__Selected extract__:

================

As Pakistan moves forward to further liberalise trade with India (a positive move), one comes across this quiet kind of confidence in the Pakistani textile sector about its ability to compete successfully with its Indian counterpart; of course, if it is provided with a level playing field.
No harm, since confidence and perception are key hallmarks of any business success story, and more importantly if the growth in Pakistan’s textiles has to be sustainable, then the sector needs to achieve this by competing against the best in this business. However, often one has seen that confidence if not accompanied by prudence can easily lead to complacency.
And given Pakistan’s industrial track record, one cannot help but notice that it is in being complacent, and not being proactive and innovative where our weakness lies. While we may be ready to compete with India in the traditional items based on comparative costs, quality and designs, it is the long-term vision where we seem to be way behind.
A significant portion of future global growth and profitability is going to come from endeavours that save on energy and natural resources, and are environmentally friendly, ‘Green Textile Production’, as it is referred to. And this is where India appears to be far ahead of us in comparison.

================

__Dataset__:
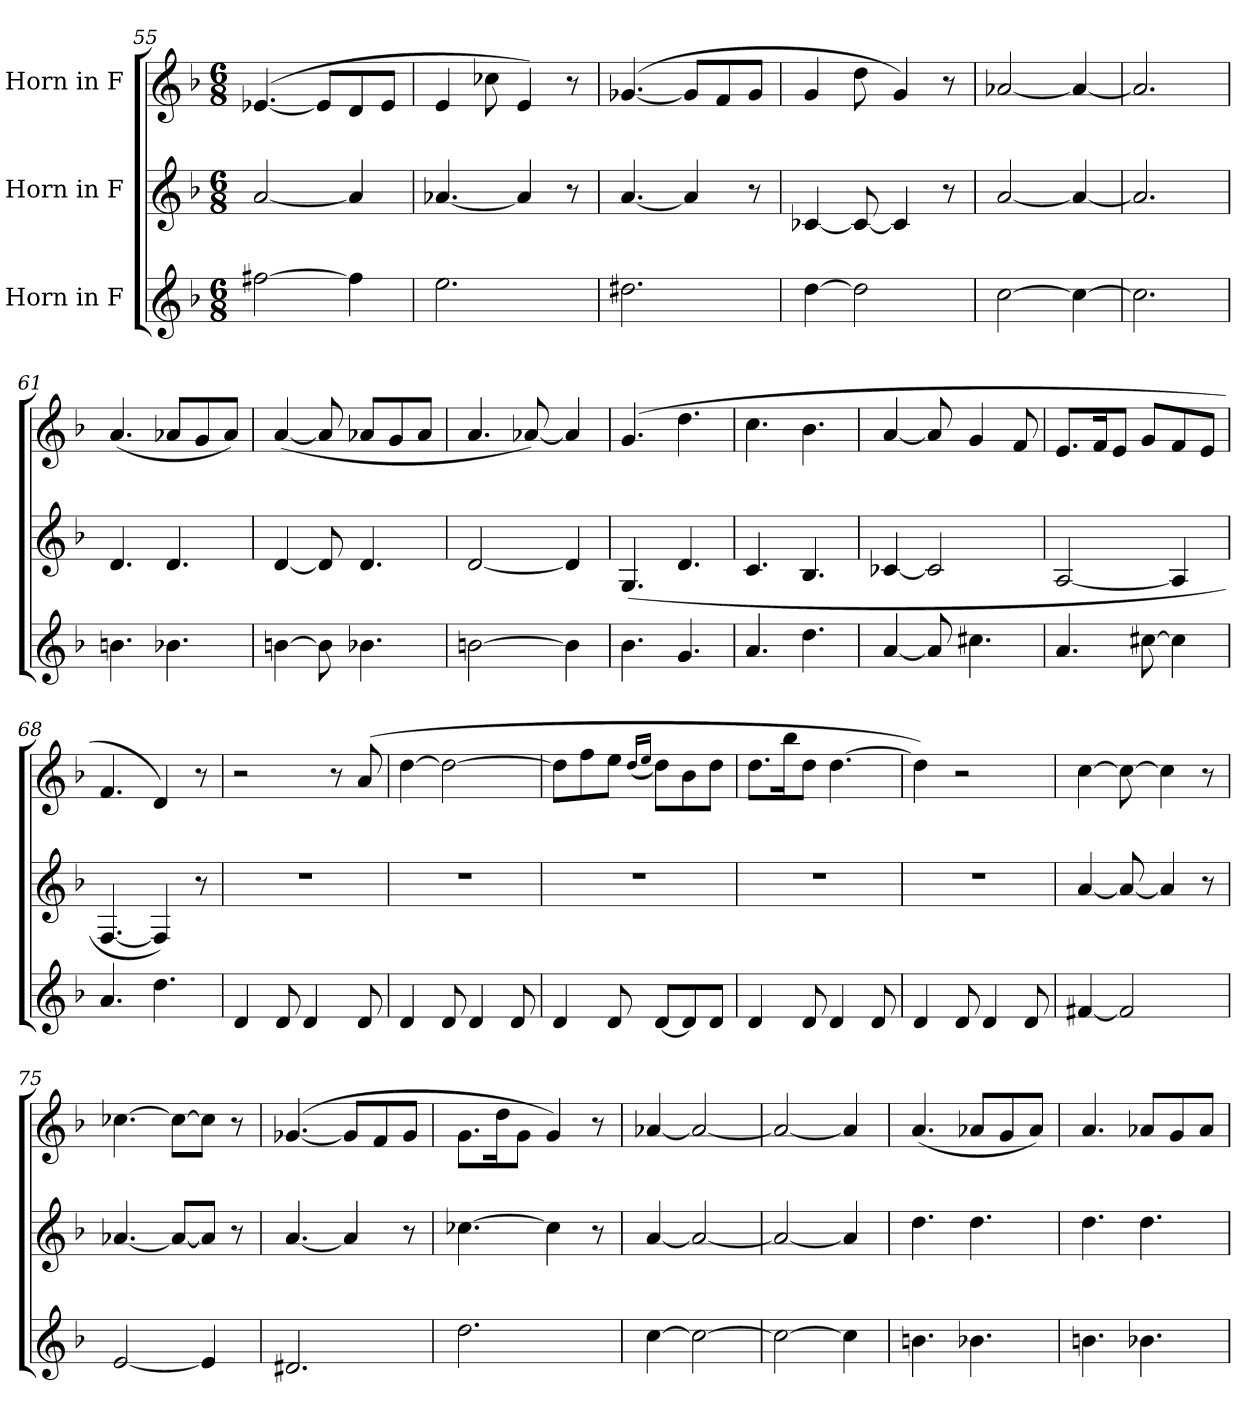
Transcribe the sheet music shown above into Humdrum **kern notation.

================

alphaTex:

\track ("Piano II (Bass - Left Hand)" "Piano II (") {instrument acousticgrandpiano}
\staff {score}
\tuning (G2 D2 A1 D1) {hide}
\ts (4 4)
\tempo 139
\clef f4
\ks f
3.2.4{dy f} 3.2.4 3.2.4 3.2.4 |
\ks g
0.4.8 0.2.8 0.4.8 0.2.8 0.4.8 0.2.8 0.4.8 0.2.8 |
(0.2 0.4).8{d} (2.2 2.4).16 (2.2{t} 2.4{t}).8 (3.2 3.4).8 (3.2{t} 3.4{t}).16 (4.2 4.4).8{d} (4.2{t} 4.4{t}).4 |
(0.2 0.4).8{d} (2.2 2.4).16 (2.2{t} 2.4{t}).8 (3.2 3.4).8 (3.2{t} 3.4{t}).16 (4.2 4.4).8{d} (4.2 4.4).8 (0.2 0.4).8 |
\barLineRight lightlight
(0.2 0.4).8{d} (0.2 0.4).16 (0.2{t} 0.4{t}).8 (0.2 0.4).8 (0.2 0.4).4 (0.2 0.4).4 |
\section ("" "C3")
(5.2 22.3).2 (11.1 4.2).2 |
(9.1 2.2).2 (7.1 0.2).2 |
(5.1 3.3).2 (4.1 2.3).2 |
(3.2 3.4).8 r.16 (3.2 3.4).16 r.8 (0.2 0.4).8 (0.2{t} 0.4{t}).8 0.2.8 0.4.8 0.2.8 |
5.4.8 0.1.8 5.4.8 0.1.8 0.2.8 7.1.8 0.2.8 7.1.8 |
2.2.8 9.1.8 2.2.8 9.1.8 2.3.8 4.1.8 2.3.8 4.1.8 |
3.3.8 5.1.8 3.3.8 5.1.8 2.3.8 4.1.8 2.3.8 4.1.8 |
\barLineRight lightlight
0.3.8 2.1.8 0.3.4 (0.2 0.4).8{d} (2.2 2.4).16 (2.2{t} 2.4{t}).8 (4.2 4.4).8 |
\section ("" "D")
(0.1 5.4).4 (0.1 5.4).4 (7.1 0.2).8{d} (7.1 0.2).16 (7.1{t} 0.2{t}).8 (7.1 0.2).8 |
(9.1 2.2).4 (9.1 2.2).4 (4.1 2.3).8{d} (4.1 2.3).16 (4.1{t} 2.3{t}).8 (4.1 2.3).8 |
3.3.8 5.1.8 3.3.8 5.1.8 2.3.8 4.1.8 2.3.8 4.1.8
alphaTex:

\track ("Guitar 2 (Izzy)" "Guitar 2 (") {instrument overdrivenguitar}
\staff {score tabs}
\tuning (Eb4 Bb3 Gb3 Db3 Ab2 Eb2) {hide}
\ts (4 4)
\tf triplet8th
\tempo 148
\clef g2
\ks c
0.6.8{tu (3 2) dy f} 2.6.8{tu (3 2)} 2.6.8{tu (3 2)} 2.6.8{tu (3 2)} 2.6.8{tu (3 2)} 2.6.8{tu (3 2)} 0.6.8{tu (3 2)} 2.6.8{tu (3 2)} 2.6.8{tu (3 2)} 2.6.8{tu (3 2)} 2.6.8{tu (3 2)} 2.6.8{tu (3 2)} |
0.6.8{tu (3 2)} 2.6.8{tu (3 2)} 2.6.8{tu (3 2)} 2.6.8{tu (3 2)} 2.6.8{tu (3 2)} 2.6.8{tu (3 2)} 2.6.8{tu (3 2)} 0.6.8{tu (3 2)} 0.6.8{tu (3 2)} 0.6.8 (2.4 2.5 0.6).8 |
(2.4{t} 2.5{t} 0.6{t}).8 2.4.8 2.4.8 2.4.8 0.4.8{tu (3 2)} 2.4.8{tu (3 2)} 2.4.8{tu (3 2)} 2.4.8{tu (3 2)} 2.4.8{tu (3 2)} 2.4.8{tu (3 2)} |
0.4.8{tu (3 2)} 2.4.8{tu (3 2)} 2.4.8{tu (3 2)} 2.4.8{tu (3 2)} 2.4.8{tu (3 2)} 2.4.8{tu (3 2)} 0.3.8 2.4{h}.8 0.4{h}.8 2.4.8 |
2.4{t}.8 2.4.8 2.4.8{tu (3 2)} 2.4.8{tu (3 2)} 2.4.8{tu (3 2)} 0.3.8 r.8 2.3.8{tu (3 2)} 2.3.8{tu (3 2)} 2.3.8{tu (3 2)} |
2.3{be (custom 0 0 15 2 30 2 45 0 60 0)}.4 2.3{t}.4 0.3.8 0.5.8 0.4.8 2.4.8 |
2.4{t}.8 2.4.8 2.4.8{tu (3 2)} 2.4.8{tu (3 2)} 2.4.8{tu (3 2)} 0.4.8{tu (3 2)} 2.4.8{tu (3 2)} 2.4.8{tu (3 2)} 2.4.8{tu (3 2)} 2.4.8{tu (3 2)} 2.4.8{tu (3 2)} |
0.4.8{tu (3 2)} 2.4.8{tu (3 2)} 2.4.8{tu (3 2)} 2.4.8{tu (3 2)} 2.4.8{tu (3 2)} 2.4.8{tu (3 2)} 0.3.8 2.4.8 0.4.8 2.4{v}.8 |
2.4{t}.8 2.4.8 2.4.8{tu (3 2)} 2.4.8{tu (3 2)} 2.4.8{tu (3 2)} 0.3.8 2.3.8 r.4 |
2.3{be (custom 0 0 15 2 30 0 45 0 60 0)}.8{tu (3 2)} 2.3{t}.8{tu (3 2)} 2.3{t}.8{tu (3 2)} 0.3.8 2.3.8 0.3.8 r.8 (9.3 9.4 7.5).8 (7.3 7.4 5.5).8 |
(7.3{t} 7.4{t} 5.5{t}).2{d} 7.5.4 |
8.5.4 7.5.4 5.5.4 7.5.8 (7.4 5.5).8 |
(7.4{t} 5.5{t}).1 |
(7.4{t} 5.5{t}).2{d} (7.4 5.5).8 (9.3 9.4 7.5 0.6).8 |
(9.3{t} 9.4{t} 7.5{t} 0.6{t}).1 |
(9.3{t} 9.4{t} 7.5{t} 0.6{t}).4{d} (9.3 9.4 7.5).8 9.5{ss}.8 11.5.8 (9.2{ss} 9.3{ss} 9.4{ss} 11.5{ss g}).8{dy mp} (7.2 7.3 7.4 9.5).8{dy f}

================

__Tasks__:
1/ Can you repeat the piece on Pakistan's textile sector, starting at "No harm, since" and ending at "be way behind.", but swap "confidence" for "self-assurance"?
2/ How would you sum up the piece on Pakistan's textile sector in two sentences?

__Written responses__:
1/
No harm, since self-assurance and perception are key hallmarks of any business success story, and more importantly if the growth in Pakistan’s textiles has to be sustainable, then the sector needs to achieve this by competing against the best in this business. However, often one has seen that self-assurance if not accompanied by prudence can easily lead to complacency.
And given Pakistan’s industrial track record, one cannot help but notice that it is in being complacent, and not being proactive and innovative where our weakness lies. While we may be ready to compete with India in the traditional items based on comparative costs, quality and designs, it is the long-term vision where we seem to be way behind.

2/ As trade with India is liberalized, Pakistan's textile sector quietly believes it can compete given a level playing field, but confidence without prudence can turn into complacency, which the piece names as the weakness in Pakistan's industrial record. Pakistan may hold its own in traditional items on costs, quality and designs, yet it lags in long-term vision, and India appears far ahead in environmentally friendly "Green Textile Production," where much future global growth and profitability will come from.